IGN described Legacy as the "most elegantly produced web series", giving particular mention to episode one for "effective action sequences and some great cinematography". It looked favorably upon episode 4 for the first use of "extraordinarily effective" animation and "poetic" voice-over narration, the removal of censorship, the "fascinating character lore and dazzling fantasy [and] a beautifully crafted land of Outworld". Episode five was praised for the score, the attention paid to the character development and story, the editing and the "quite great" visual effects. CraveOnline praised the animation style used in episode four, saying Mileena's emerging heritage and the Tarkatan invasion were the episode's best parts. G4TV praised the third episode in the series for its shift towards character development, while not at the expense of the action sequences set forth in the first two episodes. It "allowed the series to broaden its horizons a bit" by creating a likable Johnny Cage, commenting, he "finally lets loose and makes you appreciate the character in a whole new way". Houston Press also joined in the praise of the series' devotion to character development upon the release of Raiden's episode. They stated that while the martial arts took a backseat, the drama of Raiden's "Christlike" story was well-executed, giving audiences a reason to identify with his character in a way the franchise has never been able to do. The Escapist called the Scorpion and Sub-Zero-themed episode 7 "one of the best episodes" in the series, lending an emotional weight to the most famous tale in the franchise.

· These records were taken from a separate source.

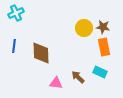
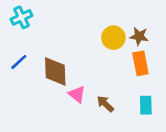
blue line: (14, 46) -> (19, 62), turned 40
cyan rectangle: (100, 72) -> (146, 105), moved, turned 64
pink triangle: (56, 83) -> (77, 94), moved, turned 32

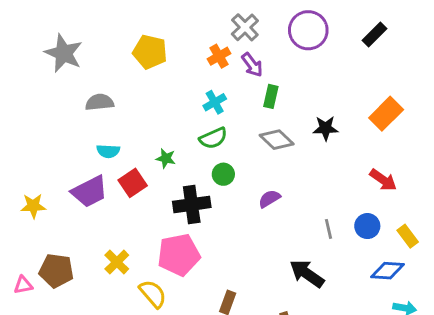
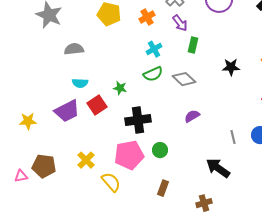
orange cross: (219, 56) -> (147, 17), moved
gray diamond: (277, 140) -> (184, 79), moved
green circle: (223, 174) -> (160, 150), moved

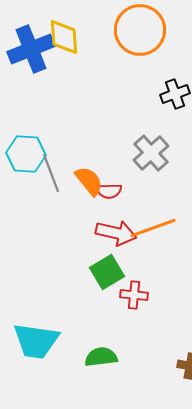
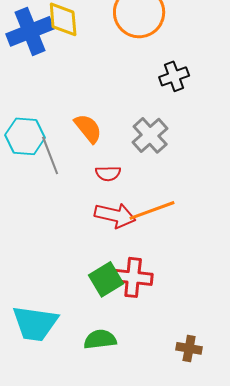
orange semicircle: (89, 181) -> (88, 128), moved
green square: (107, 272) -> (106, 279), moved
red cross: (134, 295) -> (133, 277), size x1.4

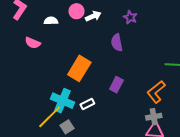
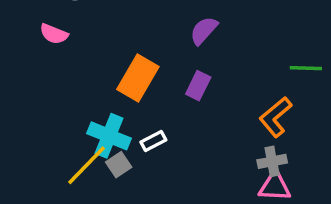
purple semicircle: (117, 43) -> (204, 30), turned 54
purple rectangle: (116, 85) -> (198, 86), moved
gray square: (67, 127) -> (119, 165), moved

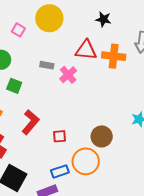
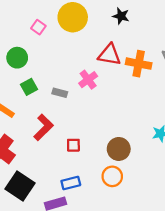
black star: (103, 19) -> (121, 16), moved
gray rectangle: (47, 65) -> (60, 93), moved
green square: (14, 86) -> (29, 87), turned 35
orange circle: (86, 161) -> (112, 176), moved, size x0.7

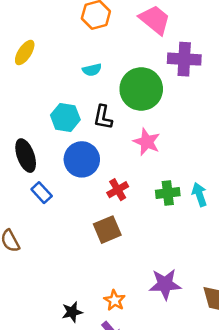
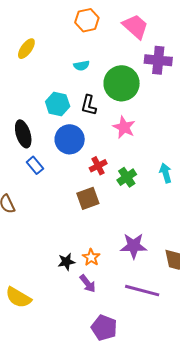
green cross: (168, 193) -> (127, 177), moved, turned -30
black star: (72, 312) -> (66, 262), moved

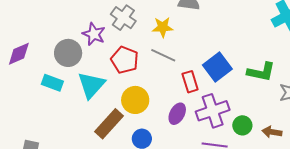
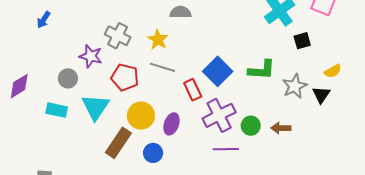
yellow star: (163, 27) -> (158, 40), turned -30
gray circle: (68, 53) -> (68, 78), size x0.7
purple ellipse: (177, 114) -> (171, 124), moved

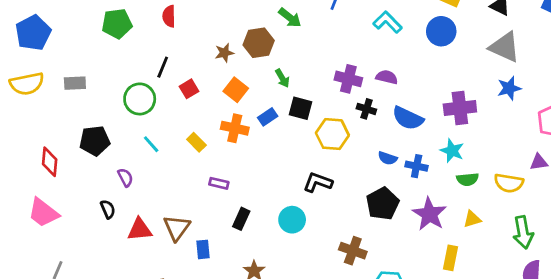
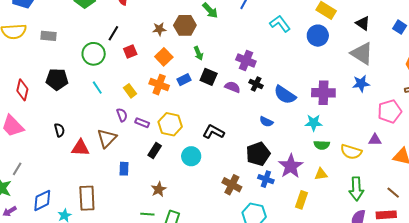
purple semicircle: (387, 77) -> (232, 87), moved
yellow hexagon: (332, 134) -> (170, 124), moved
cyan star: (452, 151) -> (314, 123), turned -30
blue cross: (417, 166) -> (266, 179), moved
purple semicircle: (125, 177) -> (122, 115), moved
brown triangle: (177, 228) -> (107, 138), moved

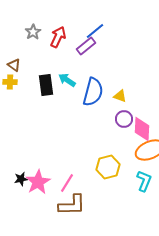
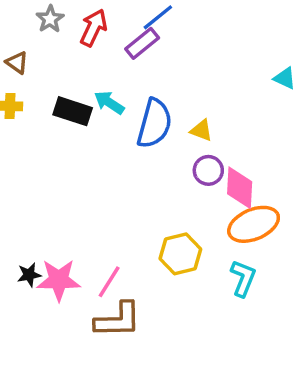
brown triangle: (14, 65) -> (17, 63), moved
black rectangle: (46, 85) -> (73, 111), turned -65
pink star: (38, 182) -> (59, 280), turned 30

The series has also received its fair share of criticism, led by the very same agencies who have praised it. CraveOnline was not pleased with the new Johnny Cage, rating the episode a 4 out of 10, claiming Mullins' Johnny Cage "doesn't quite have the right look, a good delivery or impressive martial arts moves". IGN noted of episode one that the "production values don't seem quite as tight and concise as [Rebirth]" in addition to light story and "flat" editing and performances.

By far the most criticized have been episodes four and five for their shift away from the realistic style of Rebirth and the first few episodes, to the "traditional mythology well-known to longtime Kombat fans". Tancharoen also acknowledged the audience split that the "Kitana & Mileena" episodes created, stating that theirs was a story that could not be told in a realistic environment, and that Warner Bros. "wanted to make sure this web series tied into some of the story lines of the Mortal Kombat canon." Unlike episode four, IGN criticized the use of animation this time, stating it cost the episode its energy and created a glut of continuity errors. Cheaper make-up, costume effects, and set design due to budgetary constraints, and a short running time were among the other criticisms. Upon the release of the Raiden-themed episode six, Houston Press suggested that Tancharoen was forced to steer episodes four and five into the traditional Mortal Kombat mystique by Warner Bros. to test how fans would react. Episode six, according to the reviewer, was the studio allowing Tancharoen to return to his own style, finally delivering "cinematic greatness" and "the best [episode] he's done so far. Possibly even better than the original Mortal Kombat: Rebirth". Film School Rejects bemoaned the series' expectation that its viewers be knowledgeable about the franchise's history, explaining that without previous knowledge of the games, the viewer is left with too many questions that may never be answered.